Technological innovations in both architecture and renewable energy are being made all the time, he argues, which will aid delivery. And in the BREEAM environmental assessment method, the industry has a common standard all can work to. The 2016 target should also help as it will provide lessons learned, some of which will be transferable to the non-domestic market. The boost this should give to the UK’s fledgling renewables industry could also help.
However, he recognises, work still needs to be done to address potential skills gaps.
“There are shortages in the built environment generally, and one of the biggest challenges the construction industry faces is finding enough people, particularly in the area of sustainability. This is work which requires a high level of innovation and creative thinking; finding new ways of doing things.”

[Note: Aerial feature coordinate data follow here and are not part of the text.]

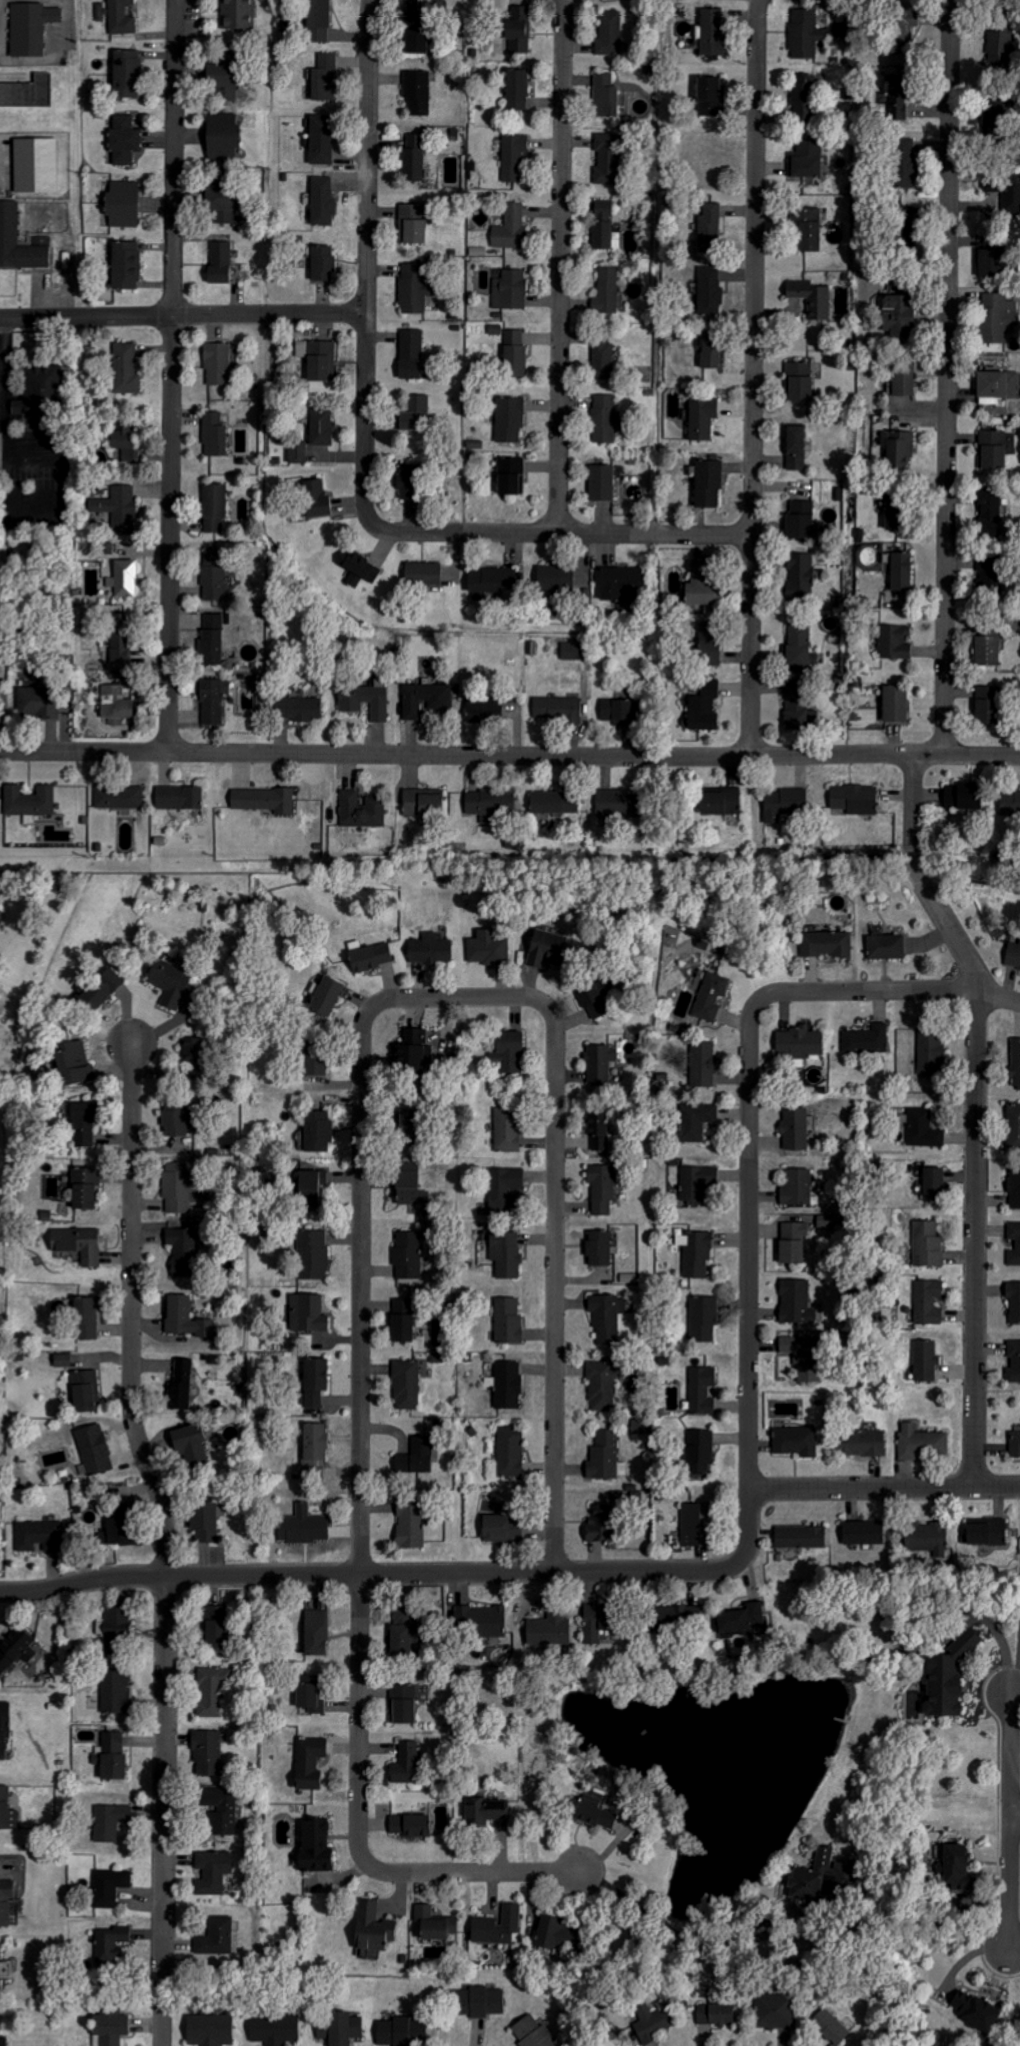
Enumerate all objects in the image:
building: (104, 12)
building: (436, 12)
building: (242, 14)
building: (126, 18)
building: (325, 20)
building: (38, 28)
building: (517, 28)
building: (711, 31)
building: (609, 33)
building: (805, 33)
building: (420, 43)
building: (999, 46)
building: (133, 74)
building: (330, 78)
building: (234, 80)
building: (516, 89)
building: (417, 91)
building: (30, 93)
building: (605, 94)
building: (706, 95)
building: (803, 97)
building: (893, 100)
building: (232, 135)
road: (175, 136)
building: (132, 140)
building: (324, 140)
building: (514, 157)
building: (605, 157)
building: (413, 158)
building: (807, 159)
building: (902, 162)
building: (43, 165)
building: (1010, 196)
building: (321, 200)
building: (232, 204)
building: (130, 205)
building: (901, 215)
building: (710, 221)
building: (412, 223)
building: (603, 224)
building: (807, 227)
building: (511, 228)
building: (45, 241)
building: (21, 242)
road: (365, 250)
building: (986, 261)
building: (223, 262)
building: (321, 262)
building: (132, 266)
road: (563, 266)
building: (414, 288)
building: (510, 289)
building: (607, 290)
building: (709, 290)
building: (813, 301)
road: (182, 316)
building: (893, 317)
building: (997, 317)
building: (709, 349)
building: (512, 350)
building: (410, 354)
building: (603, 355)
building: (317, 357)
building: (217, 364)
building: (130, 369)
building: (902, 376)
road: (945, 376)
road: (2, 377)
road: (752, 377)
building: (799, 381)
building: (997, 384)
building: (24, 407)
building: (415, 414)
building: (702, 417)
building: (510, 418)
building: (604, 418)
building: (320, 426)
building: (214, 434)
building: (125, 442)
building: (795, 447)
building: (897, 447)
building: (992, 449)
building: (298, 452)
building: (510, 475)
building: (406, 481)
building: (601, 482)
building: (707, 482)
building: (313, 498)
building: (120, 508)
building: (214, 508)
road: (171, 512)
building: (990, 512)
building: (892, 518)
building: (798, 520)
road: (549, 533)
building: (358, 568)
building: (900, 571)
building: (422, 573)
building: (214, 575)
building: (800, 577)
building: (553, 578)
building: (124, 579)
building: (490, 580)
building: (619, 582)
building: (699, 591)
building: (121, 615)
building: (211, 640)
building: (895, 642)
building: (122, 647)
building: (798, 647)
building: (986, 650)
building: (572, 651)
building: (706, 652)
building: (425, 699)
building: (213, 700)
building: (367, 700)
building: (38, 702)
building: (115, 704)
building: (894, 704)
building: (985, 704)
building: (702, 705)
building: (297, 708)
building: (557, 709)
building: (483, 710)
building: (616, 711)
building: (796, 716)
road: (510, 755)
building: (960, 796)
building: (119, 797)
building: (178, 797)
building: (853, 799)
building: (30, 800)
building: (264, 800)
building: (553, 802)
building: (719, 802)
building: (785, 802)
building: (1010, 802)
building: (612, 803)
building: (421, 804)
building: (363, 809)
building: (2, 915)
building: (828, 944)
building: (885, 947)
building: (488, 948)
building: (431, 949)
building: (543, 949)
building: (1013, 955)
building: (371, 957)
building: (169, 983)
building: (110, 990)
road: (894, 990)
building: (325, 997)
building: (711, 997)
road: (455, 999)
building: (591, 1001)
building: (866, 1040)
building: (799, 1042)
building: (192, 1049)
building: (411, 1050)
building: (509, 1051)
building: (931, 1053)
building: (82, 1063)
building: (600, 1064)
building: (703, 1064)
building: (1016, 1064)
building: (313, 1066)
road: (978, 1110)
building: (184, 1117)
building: (404, 1120)
building: (696, 1121)
building: (92, 1122)
building: (508, 1125)
building: (597, 1127)
building: (1013, 1127)
building: (795, 1129)
building: (924, 1129)
building: (317, 1131)
building: (696, 1181)
building: (506, 1184)
building: (932, 1184)
building: (1014, 1186)
building: (92, 1187)
building: (182, 1187)
building: (312, 1187)
building: (796, 1188)
building: (601, 1189)
building: (410, 1190)
road: (751, 1239)
building: (792, 1244)
building: (927, 1244)
building: (1018, 1244)
building: (86, 1245)
building: (597, 1249)
building: (190, 1250)
building: (696, 1253)
building: (408, 1254)
building: (505, 1254)
building: (313, 1255)
building: (630, 1278)
road: (557, 1279)
building: (797, 1301)
building: (1013, 1301)
building: (928, 1302)
road: (133, 1311)
building: (308, 1314)
building: (93, 1317)
building: (190, 1317)
building: (607, 1317)
building: (704, 1318)
building: (508, 1320)
building: (400, 1322)
building: (801, 1358)
building: (67, 1361)
building: (924, 1361)
building: (1014, 1361)
building: (189, 1383)
building: (313, 1383)
building: (407, 1385)
building: (508, 1385)
building: (602, 1386)
building: (92, 1390)
building: (702, 1391)
road: (360, 1417)
building: (197, 1441)
building: (795, 1441)
building: (921, 1442)
building: (861, 1443)
building: (1015, 1443)
building: (100, 1450)
building: (314, 1451)
building: (510, 1452)
building: (700, 1452)
building: (603, 1456)
building: (414, 1458)
road: (884, 1487)
building: (214, 1522)
building: (408, 1524)
building: (692, 1524)
building: (310, 1526)
building: (598, 1526)
building: (498, 1529)
building: (128, 1531)
building: (864, 1534)
building: (43, 1536)
building: (987, 1536)
building: (801, 1537)
building: (925, 1537)
road: (408, 1574)
building: (672, 1618)
building: (741, 1619)
building: (482, 1622)
building: (592, 1624)
building: (227, 1627)
building: (548, 1630)
building: (401, 1631)
building: (121, 1632)
building: (324, 1633)
building: (19, 1650)
building: (944, 1675)
building: (121, 1691)
building: (218, 1691)
building: (317, 1693)
building: (402, 1702)
building: (8, 1731)
building: (213, 1751)
building: (120, 1757)
building: (309, 1761)
building: (406, 1764)
building: (10, 1810)
building: (485, 1810)
building: (234, 1812)
building: (588, 1812)
road: (163, 1813)
road: (1012, 1816)
road: (1016, 1816)
building: (117, 1822)
building: (410, 1825)
building: (313, 1843)
building: (958, 1869)
building: (214, 1873)
road: (470, 1873)
building: (816, 1874)
building: (115, 1887)
building: (10, 1904)
building: (432, 1924)
building: (496, 1926)
building: (373, 1927)
building: (546, 1931)
road: (676, 1932)
building: (217, 1937)
building: (116, 1941)
building: (4, 1975)
building: (478, 2001)
building: (975, 2009)
building: (776, 2010)
building: (714, 2014)
building: (651, 2023)
building: (110, 2024)
building: (830, 2025)
building: (341, 2028)
building: (273, 2029)
building: (211, 2030)
building: (532, 2032)
building: (5, 2036)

“I’m pleased to see the schools secretary Ed Balls has said that schools must go faster than the public sector on this with the target for them being 2016. Hopefully, school pupils will get to learn in zero-carbon highly efficient buildings, which will inspire them. They will be surrounded by it and will see the benefits of it. We have to inspire young people at school and college to think about getting into this area; getting them to see construction as an exciting job to go into. And as we tackle the reality of sustainable development on the ground it becomes an ever more interesting and creative area. That can only aid recruitment.”